(Dataset items)
····················

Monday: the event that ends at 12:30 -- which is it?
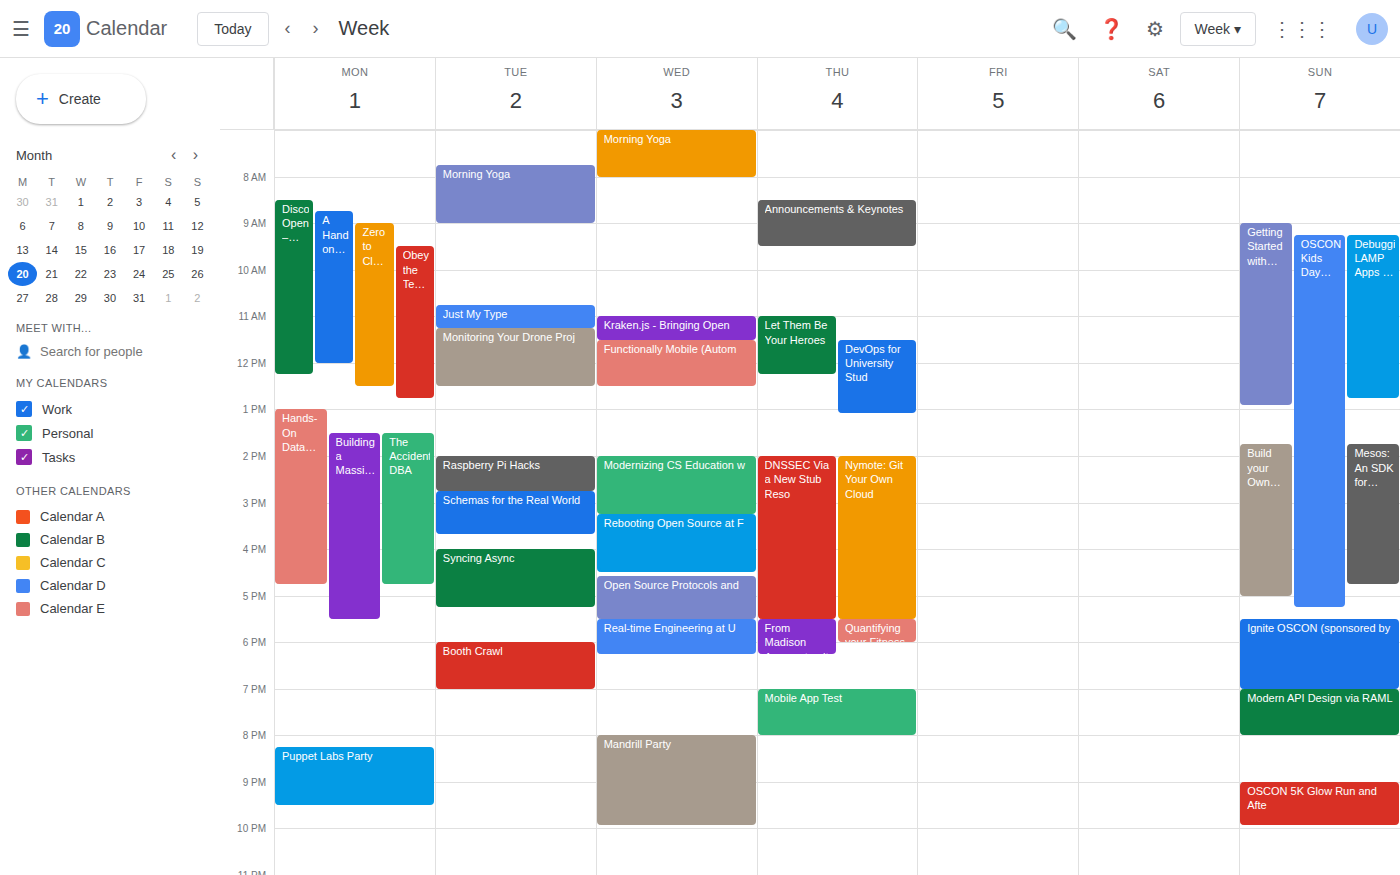
"Zero to Cloud with @Netfli"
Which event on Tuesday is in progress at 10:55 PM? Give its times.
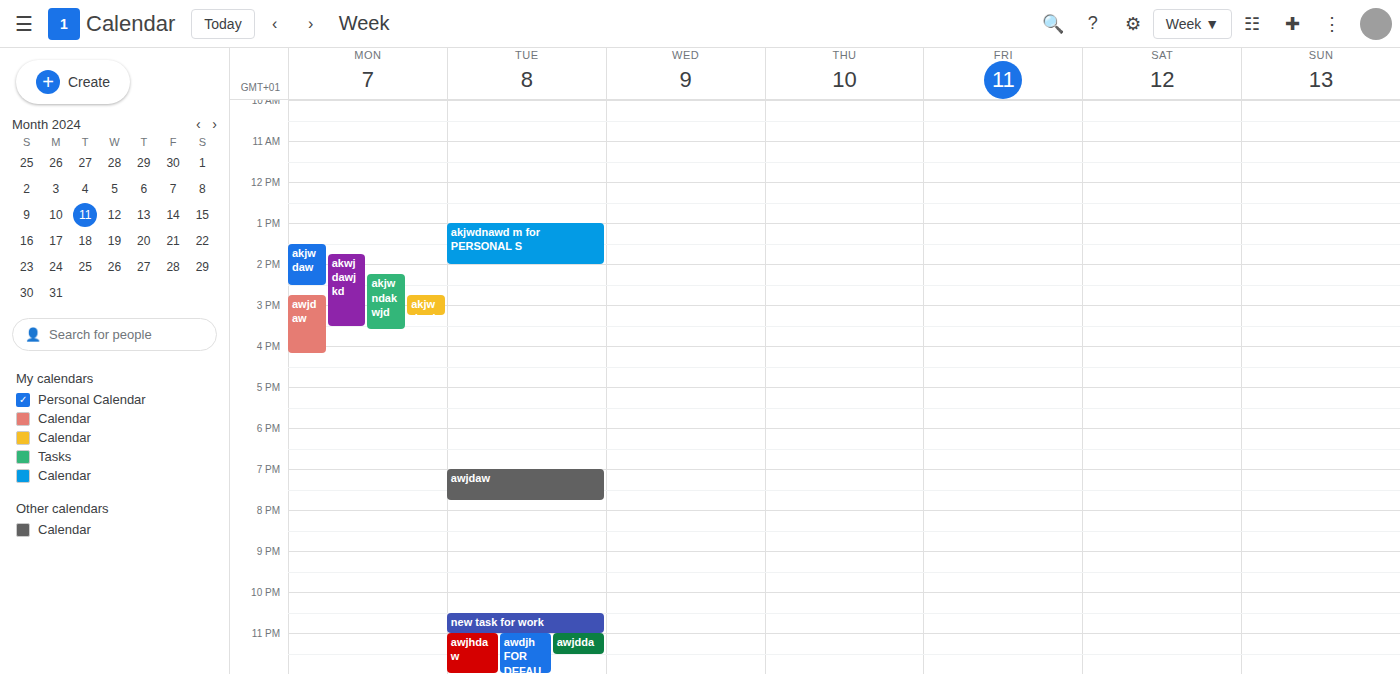
"new task for work", 10:30 PM to 11:00 PM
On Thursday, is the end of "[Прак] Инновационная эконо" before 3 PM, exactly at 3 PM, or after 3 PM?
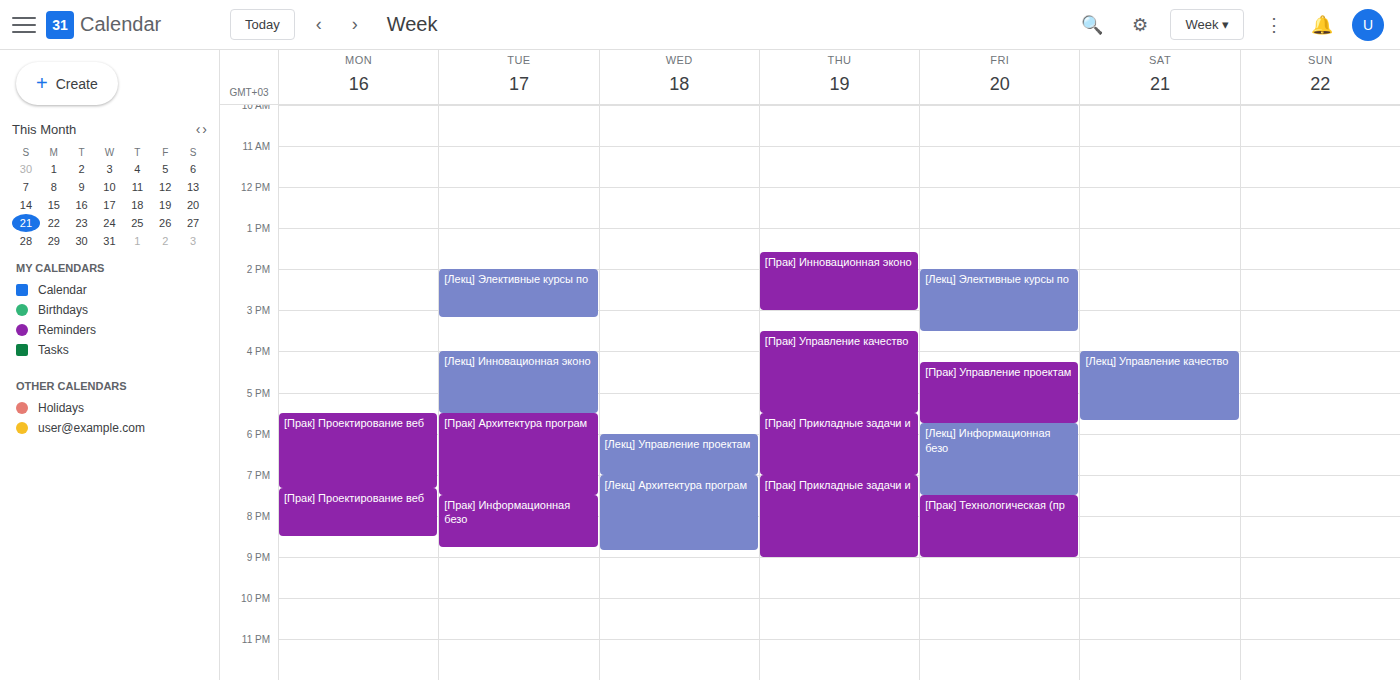
3:00 PM -- exactly at 3 PM, on the 3 PM line.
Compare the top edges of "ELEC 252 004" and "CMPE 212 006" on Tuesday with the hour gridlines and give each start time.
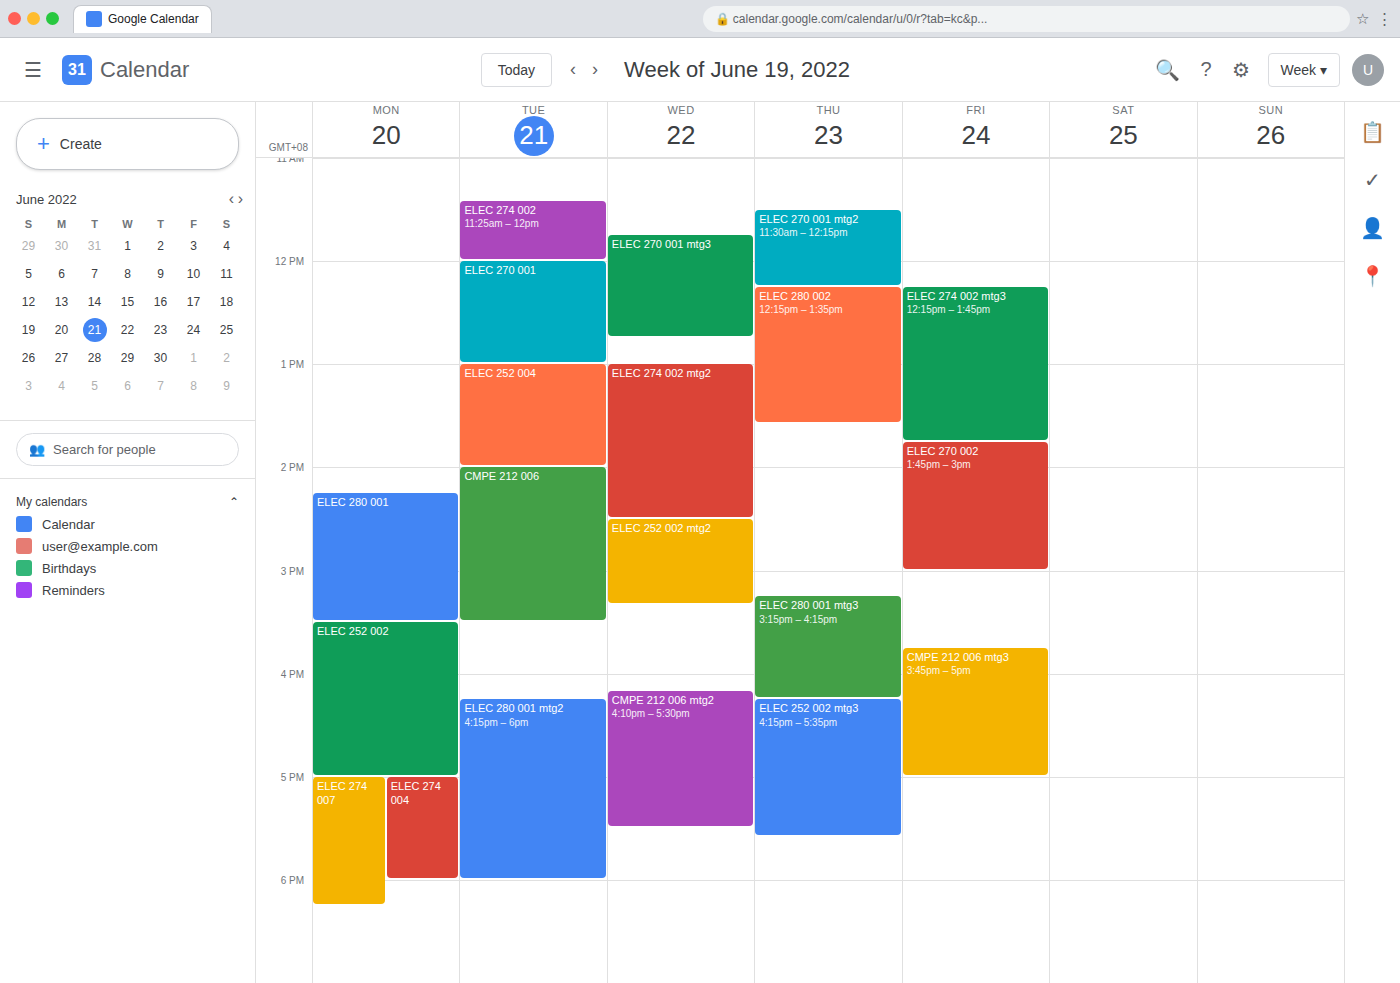
"ELEC 252 004": 1:00 PM, exactly on the 1 PM line. "CMPE 212 006": 2:00 PM, exactly on the 2 PM line.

····················

- **PROBLEM**
Transcribe all of the data above word for word, omitting the pictures.

- **RESPONSE TO THE TASK**
Monday: the event that ends at 12:30 -- which is it?
"Zero to Cloud with @Netfli"
Which event on Tuesday is in progress at 10:55 PM? Give its times.
"new task for work", 10:30 PM to 11:00 PM
On Thursday, is the end of "[Прак] Инновационная эконо" before 3 PM, exactly at 3 PM, or after 3 PM?
3:00 PM -- exactly at 3 PM, on the 3 PM line.
Compare the top edges of "ELEC 252 004" and "CMPE 212 006" on Tuesday with the hour gridlines and give each start time.
"ELEC 252 004": 1:00 PM, exactly on the 1 PM line. "CMPE 212 006": 2:00 PM, exactly on the 2 PM line.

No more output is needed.